Leader Election and Agents

Who's in charge?

Wolverine has a couple important features that enable Wolverine to distribute stateful, background work by assigning running agents to certain running nodes within an application cluster. To do so, Wolverine has a built in leader election feature so that it can make one single node run a "leadership agent" that continuously ensures that all known and supported agents are running within the system on a single node.

Here's an illustration of that work distribution:

Work Distribution across Nodes

Within Wolverine itself, there are a couple types of "agents" that Wolverine distributes:

The "durability agents" that poll against message stores for any stranded inbox or outbox messages that might need to be recovered and pushed along. Wolverine runs exactly one agent for each message store in the system, and distributes these across the cluster
"Exclusive Listeners" within Wolverine when you direct Wolverine to only listen to a queue, topic, or message subscription on a single node. This happens when you use the strictly ordered listening option.
In conjunction with Marten, the Wolverine managed projection and subscription distribution uses Wolverine's agent assignment capability to make sure each projection or subscription is running on exactly one node.

★ ★ ★ ★ ★ ★ ★

**WRITTEN PROBLEM A**
In the records, switch "common name" to "vernacular name" and write out again only the lines starting with the line with "class: Insecta" and going on through the end of the records, leaving everything else unchanged.
The records have no connection to the Wolverine leader election text.

**LISTED ENTRIES**
★ ★ ★ ★ ★ ★ ★

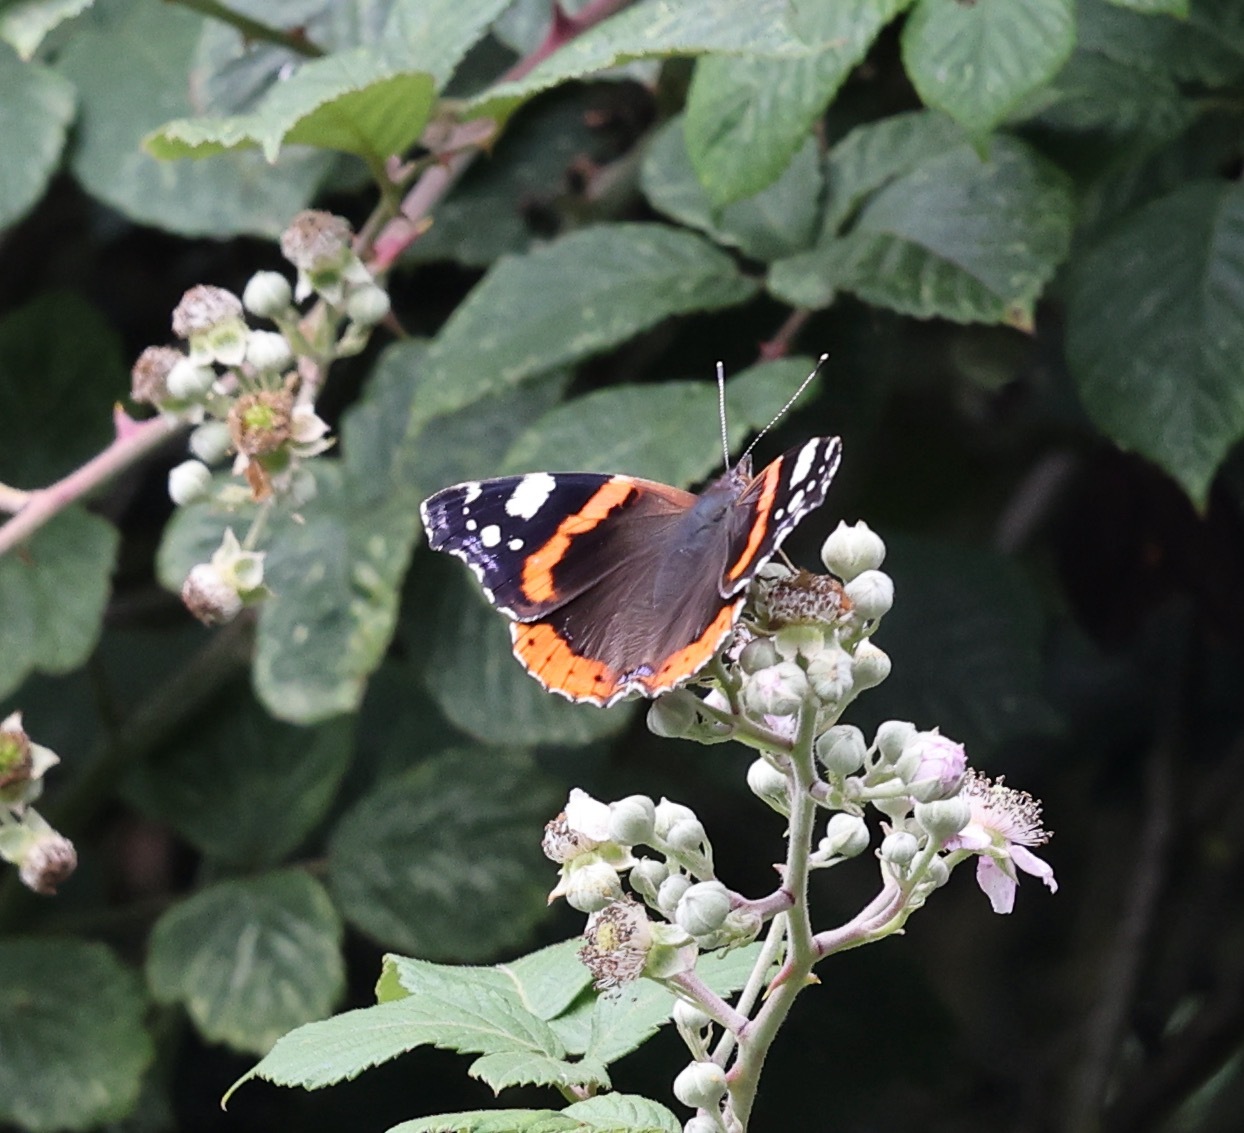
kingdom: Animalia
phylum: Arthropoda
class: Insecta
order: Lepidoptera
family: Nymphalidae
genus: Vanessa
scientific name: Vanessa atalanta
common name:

★ ★ ★ ★ ★ ★ ★

**WRITTEN PROBLEM B**
Set down word for word the part of the Wolverine leader election text starting with "Work Distribution across" and going on through "exactly one node.".

**COMPLETE OUTPUT A**
class: Insecta
order: Lepidoptera
family: Nymphalidae
genus: Vanessa
scientific name: Vanessa atalanta
vernacular name:

**COMPLETE OUTPUT B**
Work Distribution across Nodes

Within Wolverine itself, there are a couple types of "agents" that Wolverine distributes:

The "durability agents" that poll against message stores for any stranded inbox or outbox messages that might need to be recovered and pushed along. Wolverine runs exactly one agent for each message store in the system, and distributes these across the cluster
"Exclusive Listeners" within Wolverine when you direct Wolverine to only listen to a queue, topic, or message subscription on a single node. This happens when you use the strictly ordered listening option.
In conjunction with Marten, the Wolverine managed projection and subscription distribution uses Wolverine's agent assignment capability to make sure each projection or subscription is running on exactly one node.